Het vijfde lid is van betekenis voor de overige werkzaamheden van het college. Bij de planning van de overige werkzaamheden voor het college – buiten de reguliere vergaderingen om – moet voor zover mogelijk rekening worden gehouden met de eventuele tijdelijke afwezigheid van een portefeuillehouder.
Artikel 2. Dag en plaats van de vergaderingen
Met het eerste en derde lid wordt voldaan aan het gestelde in artikel 53, lid 1 van de Gemeentewet. In tegenstelling tot het vorige reglement is de formulering niet flexibel geformuleerd, omdat in dit reglement de gebruikelijke werkwijze van de collegevergaderingen worden geformaliseerd.
Het tweede lid geeft de procedure voor het beleggen van een extra vergadering weer. Door niet voor te schrijven in welke vorm de toezending van de oproep en de stukken moet gebeuren, kan in veel voorkomende gevallen de stukken voor de vergadering zo nodig per e-mail verzonden worden.
Dit artikel is naast vastlegging van de procedure ook van belang om voorafgaand aan de vergadering te kunnen constateren dat het benodigde quorum voor besluitvorming niet gehaald wordt (artikel 56 Gemeentewet).
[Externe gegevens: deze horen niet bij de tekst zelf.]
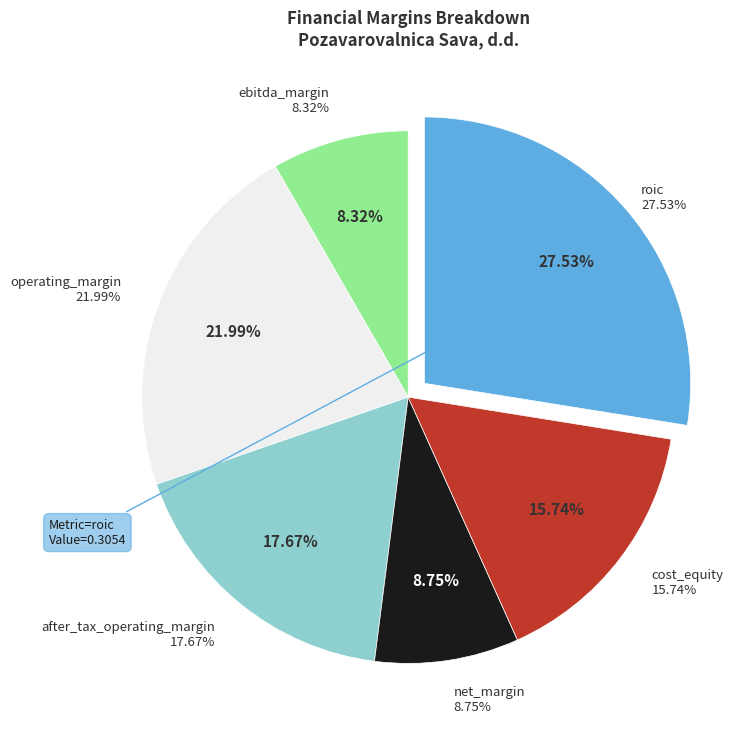

Which has a higher value, cost_equity or ebitda_margin?

cost_equity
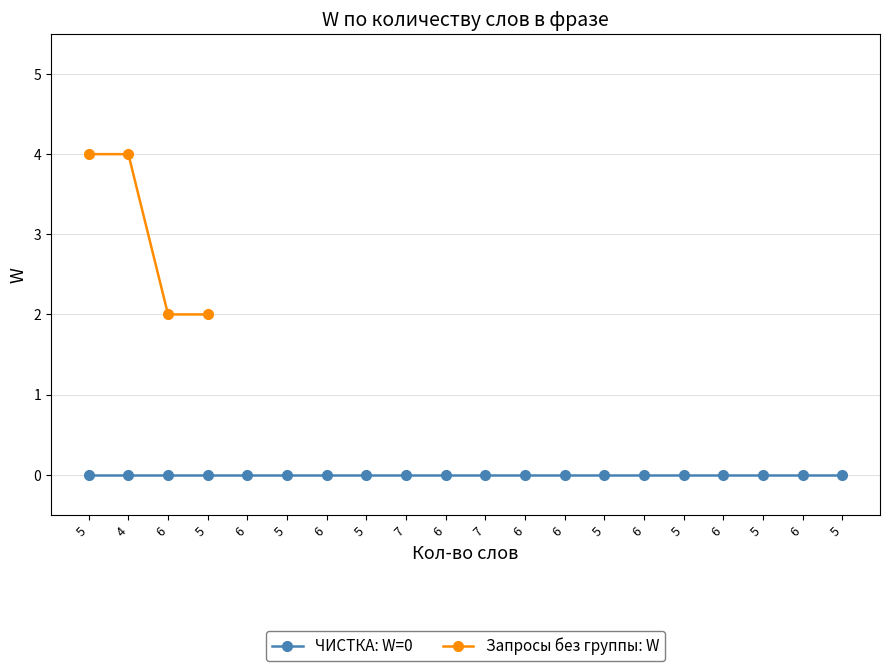

What is the greatest value displayed?

4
De rol van de gemeentesecretaris bij de collegevergaderingen wordt in de artikel 103 tot en met 105 van de Gemeentewet aangegeven. In dit artikel is met name de wijze waarop de agenda wordt opgesteld uitgewerkt en de rol van de secretaris in deze. Ten opzichte van het oude reglement zijn de vaste agendapunten als onderdeel van het artikel opgenomen.
Daarbij is ook de procedure van aanlevering aangepast. Stukken worden niet langer in het college behandeld, als deze niet eerst zijn afgestemd met de portefeuillehouder. Volgens de nieuwe werkwijze worden adviesnota’s eerst besproken met de portefeuillehouder en vervolgens ingebracht door of via de portefeuillehouder.
In lid 6 van het artikel wordt de wijze uitgewerkt waarop spoedeisende stukken in het college gebracht kunnen worden.
Artikel 5 en 7. Ambtelijke ondersteuning en deelneming door derden
Dit artikel is de uitwerking van artikel 4, lid 5. In artikel 7 is aangegeven op welke wijze tijdens de collegevergadering toelichting gegeven kan worden op een agendapunt.
In de eerste plaats moet hier worden gewezen op artikel 56 van de Gemeentewet. Voor stemmingen is het quorum vereist, zoals vastgelegd in artikel 6.
Voor reguliere stemmingen mag verwacht worden dat het college het duale stelsel naleeft en collegiaal bestuurt. Dat rechtvaardigt de stemverhouding van 1 stem per collegelid, op uitzondering van de gemeentesecretaris. De gemeentesecretaris neemt als adviseur van het college deel aan de vergaderingen, maar neemt niet deel aan de beraadslagingen.
In dit reglement is de besluitvorming rondom het parafenbesluit expliciet benoemd. Het college kent al het principe van de Afgeparafeerde stukken, maar nieuw ten opzichte van het oude reglement is dat de besluitvorming hierover is geformaliseerd.
Lid 4 van dit artikel is overeenkomstig artikel 31 van de Gemeentewet.
Artikel 9. Verslag en besluitenlijst
Dit artikel regelt de verslagleggende taak van de secretaris en de wijze waarop het verslag wordt vastgesteld. Zoals is bepaald in artikel 55 van de Gemeentewet wordt over stukken waarop geheimhouding berust een afzonderlijk verslag gemaakt.
In het zesde lid is aangegeven hoe de besluitenlijst tot stand komt en is gekozen voor een regeling waarbij de informatie over de besluitenlijst snel beschikbaar gesteld kan worden. Openbaarmaking geschiedt op de in de gemeente gebruikelijke wijze.
Artikel 10. Openbare vergadering
Artikel 54 van de Gemeentewet schrijft voor dat collegevergaderingen achter gesloten deuren dienen plaats te vinden. In het tweede lid heeft dit artikel echter aan dat hiervan afgeweken kan worden, als het reglement van orde daarvoor ruimte biedt. In artikel 10 is de werkwijze voor openbare vergaderingen omschreven.